TASK DETAILS » Copy out the lines of the data from the one containing "This document compares" through the one containing "## 📘 Overview", and change "playbooks" to "configurations" while leaving everything else in them unchanged.

(Source texts of formatted documents)

━━━━━━━━

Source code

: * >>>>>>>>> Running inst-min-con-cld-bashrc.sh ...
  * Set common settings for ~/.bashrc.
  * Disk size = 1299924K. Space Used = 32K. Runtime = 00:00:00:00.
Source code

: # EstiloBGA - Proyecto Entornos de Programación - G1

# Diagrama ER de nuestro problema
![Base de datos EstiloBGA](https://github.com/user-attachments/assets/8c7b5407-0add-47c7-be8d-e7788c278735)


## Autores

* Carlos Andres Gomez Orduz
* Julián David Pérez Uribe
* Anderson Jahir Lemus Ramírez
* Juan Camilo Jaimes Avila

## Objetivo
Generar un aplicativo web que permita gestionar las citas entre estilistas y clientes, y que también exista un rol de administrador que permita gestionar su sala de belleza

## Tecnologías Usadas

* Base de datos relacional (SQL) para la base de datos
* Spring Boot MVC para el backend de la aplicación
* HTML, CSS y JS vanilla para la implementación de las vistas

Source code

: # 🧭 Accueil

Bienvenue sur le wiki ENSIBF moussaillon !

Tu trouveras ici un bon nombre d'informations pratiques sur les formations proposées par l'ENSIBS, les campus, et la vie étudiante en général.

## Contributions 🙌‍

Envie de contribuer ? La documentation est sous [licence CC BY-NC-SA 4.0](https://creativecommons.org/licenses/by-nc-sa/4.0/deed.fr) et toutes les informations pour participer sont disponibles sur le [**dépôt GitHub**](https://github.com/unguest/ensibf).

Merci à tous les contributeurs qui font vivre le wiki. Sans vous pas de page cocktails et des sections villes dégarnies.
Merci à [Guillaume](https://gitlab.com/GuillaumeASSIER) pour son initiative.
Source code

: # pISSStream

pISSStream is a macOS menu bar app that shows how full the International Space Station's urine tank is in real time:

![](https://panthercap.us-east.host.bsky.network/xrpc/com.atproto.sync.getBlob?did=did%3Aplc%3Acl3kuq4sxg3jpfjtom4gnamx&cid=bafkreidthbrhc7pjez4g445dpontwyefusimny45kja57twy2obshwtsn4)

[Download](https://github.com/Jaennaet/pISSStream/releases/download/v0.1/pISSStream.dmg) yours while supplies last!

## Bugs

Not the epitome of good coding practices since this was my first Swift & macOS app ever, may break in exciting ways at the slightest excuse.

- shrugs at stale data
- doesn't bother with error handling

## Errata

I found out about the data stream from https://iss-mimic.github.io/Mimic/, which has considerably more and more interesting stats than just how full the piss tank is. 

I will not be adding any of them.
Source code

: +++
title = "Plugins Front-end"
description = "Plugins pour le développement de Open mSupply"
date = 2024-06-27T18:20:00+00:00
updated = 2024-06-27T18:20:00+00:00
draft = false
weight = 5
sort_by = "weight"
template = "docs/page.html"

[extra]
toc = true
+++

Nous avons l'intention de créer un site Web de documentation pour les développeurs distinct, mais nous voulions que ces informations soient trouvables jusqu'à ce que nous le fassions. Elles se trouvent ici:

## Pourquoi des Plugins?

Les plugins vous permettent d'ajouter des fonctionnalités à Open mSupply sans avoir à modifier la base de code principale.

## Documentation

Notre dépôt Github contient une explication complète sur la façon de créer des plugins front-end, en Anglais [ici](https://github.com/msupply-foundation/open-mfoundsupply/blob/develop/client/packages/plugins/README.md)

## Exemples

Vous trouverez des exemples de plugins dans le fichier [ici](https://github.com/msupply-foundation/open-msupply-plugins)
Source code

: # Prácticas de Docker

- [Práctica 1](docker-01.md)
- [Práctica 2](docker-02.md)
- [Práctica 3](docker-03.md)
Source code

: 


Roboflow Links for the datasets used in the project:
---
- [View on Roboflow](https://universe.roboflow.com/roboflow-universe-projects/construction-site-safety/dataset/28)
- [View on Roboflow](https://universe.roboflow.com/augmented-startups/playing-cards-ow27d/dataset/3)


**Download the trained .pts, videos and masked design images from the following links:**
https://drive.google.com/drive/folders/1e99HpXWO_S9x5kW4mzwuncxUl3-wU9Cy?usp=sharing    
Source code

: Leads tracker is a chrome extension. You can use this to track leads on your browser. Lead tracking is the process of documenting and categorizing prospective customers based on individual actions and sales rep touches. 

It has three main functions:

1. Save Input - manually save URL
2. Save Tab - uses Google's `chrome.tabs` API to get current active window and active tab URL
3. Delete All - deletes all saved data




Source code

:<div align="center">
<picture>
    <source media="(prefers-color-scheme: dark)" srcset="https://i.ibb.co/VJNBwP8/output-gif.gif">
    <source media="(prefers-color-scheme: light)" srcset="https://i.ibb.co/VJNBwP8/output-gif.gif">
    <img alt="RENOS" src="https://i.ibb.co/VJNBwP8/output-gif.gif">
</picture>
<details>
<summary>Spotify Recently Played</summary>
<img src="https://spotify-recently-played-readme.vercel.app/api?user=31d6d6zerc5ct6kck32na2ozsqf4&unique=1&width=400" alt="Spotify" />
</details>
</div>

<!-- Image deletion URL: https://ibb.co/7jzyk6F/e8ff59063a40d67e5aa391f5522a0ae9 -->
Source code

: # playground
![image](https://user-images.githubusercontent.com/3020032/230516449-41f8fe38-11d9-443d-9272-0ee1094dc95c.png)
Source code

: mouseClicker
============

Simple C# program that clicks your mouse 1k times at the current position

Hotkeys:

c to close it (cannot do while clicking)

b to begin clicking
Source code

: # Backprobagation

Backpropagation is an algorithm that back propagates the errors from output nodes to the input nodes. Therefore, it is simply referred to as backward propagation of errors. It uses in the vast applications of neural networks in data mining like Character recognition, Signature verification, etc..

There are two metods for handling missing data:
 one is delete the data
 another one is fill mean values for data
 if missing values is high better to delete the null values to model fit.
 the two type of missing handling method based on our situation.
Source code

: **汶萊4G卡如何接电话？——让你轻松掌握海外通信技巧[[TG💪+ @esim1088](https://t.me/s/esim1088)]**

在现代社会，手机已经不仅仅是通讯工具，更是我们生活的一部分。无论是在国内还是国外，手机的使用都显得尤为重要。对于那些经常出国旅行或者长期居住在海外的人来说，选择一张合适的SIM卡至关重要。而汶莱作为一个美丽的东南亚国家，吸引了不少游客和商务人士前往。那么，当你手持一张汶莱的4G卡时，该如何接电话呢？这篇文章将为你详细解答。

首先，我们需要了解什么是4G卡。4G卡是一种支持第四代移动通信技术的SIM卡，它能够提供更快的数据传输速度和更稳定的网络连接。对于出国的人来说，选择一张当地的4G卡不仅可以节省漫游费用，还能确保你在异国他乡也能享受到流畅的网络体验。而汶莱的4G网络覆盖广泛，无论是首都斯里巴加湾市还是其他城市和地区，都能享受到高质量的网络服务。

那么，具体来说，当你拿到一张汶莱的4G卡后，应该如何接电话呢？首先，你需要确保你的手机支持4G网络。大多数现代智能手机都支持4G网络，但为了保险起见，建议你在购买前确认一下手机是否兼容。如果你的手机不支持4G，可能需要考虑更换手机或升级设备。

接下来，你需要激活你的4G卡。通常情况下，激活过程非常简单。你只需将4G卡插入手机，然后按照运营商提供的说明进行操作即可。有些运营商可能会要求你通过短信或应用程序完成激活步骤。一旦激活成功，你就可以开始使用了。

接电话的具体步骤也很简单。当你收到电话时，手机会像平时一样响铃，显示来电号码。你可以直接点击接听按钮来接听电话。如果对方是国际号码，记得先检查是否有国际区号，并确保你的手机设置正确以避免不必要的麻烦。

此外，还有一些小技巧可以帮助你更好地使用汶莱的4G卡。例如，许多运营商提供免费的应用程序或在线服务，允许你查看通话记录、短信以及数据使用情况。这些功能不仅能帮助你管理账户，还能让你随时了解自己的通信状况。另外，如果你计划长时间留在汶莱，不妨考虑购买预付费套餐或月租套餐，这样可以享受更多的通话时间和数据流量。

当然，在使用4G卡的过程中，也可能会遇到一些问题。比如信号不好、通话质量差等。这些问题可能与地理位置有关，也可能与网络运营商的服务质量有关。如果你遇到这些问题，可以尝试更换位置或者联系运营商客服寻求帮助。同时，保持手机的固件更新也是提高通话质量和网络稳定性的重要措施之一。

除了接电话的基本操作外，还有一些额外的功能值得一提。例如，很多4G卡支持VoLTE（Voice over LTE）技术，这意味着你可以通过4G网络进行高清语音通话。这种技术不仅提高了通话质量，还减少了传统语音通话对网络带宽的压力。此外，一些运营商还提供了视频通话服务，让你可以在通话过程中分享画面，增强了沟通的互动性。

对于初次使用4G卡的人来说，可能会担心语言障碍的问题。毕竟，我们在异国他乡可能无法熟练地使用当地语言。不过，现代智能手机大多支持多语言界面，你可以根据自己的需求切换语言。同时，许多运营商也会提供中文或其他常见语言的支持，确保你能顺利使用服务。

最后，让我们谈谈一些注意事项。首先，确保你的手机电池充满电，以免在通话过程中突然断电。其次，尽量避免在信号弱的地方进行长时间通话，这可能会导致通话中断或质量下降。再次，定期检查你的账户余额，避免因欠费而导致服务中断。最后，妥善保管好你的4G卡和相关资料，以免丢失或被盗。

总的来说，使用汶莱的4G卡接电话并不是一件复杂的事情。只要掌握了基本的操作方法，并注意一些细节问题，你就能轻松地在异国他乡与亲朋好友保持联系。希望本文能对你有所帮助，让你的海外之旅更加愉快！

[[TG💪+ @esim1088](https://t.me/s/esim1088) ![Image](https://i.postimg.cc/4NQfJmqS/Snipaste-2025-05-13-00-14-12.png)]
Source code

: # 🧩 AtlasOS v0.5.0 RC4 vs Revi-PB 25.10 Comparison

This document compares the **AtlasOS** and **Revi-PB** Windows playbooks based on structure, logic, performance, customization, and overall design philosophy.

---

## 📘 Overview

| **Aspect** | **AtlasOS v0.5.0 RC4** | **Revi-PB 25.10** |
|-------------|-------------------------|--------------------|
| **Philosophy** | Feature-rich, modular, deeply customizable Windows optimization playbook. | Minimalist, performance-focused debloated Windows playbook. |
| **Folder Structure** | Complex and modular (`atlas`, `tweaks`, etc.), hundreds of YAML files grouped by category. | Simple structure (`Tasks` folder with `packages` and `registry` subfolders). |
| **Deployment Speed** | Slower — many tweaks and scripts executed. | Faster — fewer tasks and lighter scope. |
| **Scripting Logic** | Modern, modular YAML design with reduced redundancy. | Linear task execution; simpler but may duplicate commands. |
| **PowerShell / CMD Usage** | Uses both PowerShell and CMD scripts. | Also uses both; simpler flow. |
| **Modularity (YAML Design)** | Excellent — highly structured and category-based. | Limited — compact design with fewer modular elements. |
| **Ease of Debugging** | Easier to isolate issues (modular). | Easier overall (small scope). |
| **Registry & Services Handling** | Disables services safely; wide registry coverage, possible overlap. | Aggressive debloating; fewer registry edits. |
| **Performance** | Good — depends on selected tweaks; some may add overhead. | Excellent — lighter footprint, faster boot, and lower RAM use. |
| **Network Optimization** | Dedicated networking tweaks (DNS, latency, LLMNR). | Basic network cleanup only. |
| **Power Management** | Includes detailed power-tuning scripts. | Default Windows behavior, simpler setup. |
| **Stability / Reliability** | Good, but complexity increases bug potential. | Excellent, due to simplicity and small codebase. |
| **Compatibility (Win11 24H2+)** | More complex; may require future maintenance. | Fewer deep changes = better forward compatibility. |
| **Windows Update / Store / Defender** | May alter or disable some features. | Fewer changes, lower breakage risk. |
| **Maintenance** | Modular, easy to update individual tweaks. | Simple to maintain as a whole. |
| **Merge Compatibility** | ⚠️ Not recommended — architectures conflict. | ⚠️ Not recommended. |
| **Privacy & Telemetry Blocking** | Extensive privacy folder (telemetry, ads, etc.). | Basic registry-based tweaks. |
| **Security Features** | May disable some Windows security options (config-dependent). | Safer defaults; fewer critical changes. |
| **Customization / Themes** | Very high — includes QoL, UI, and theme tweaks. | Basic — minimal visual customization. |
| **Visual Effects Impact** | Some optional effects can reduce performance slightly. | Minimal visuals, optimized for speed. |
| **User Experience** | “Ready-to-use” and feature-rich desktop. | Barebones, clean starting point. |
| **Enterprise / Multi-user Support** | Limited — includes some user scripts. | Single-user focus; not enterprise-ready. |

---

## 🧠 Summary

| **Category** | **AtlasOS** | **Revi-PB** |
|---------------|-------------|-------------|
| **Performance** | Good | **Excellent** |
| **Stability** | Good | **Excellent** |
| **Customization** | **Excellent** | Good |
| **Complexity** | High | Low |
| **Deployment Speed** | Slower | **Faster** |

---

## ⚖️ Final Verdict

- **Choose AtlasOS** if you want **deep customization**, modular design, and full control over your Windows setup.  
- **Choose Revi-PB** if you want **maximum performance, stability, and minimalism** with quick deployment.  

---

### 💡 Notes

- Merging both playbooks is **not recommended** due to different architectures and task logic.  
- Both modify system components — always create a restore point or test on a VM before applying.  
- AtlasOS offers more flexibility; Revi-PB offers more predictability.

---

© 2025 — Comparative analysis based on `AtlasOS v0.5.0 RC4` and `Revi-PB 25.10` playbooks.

━━━━━━━━

ANSWER TO THIS EXERCISE »
This document compares the **AtlasOS** and **Revi-PB** Windows configurations based on structure, logic, performance, customization, and overall design philosophy.

---

## 📘 Overview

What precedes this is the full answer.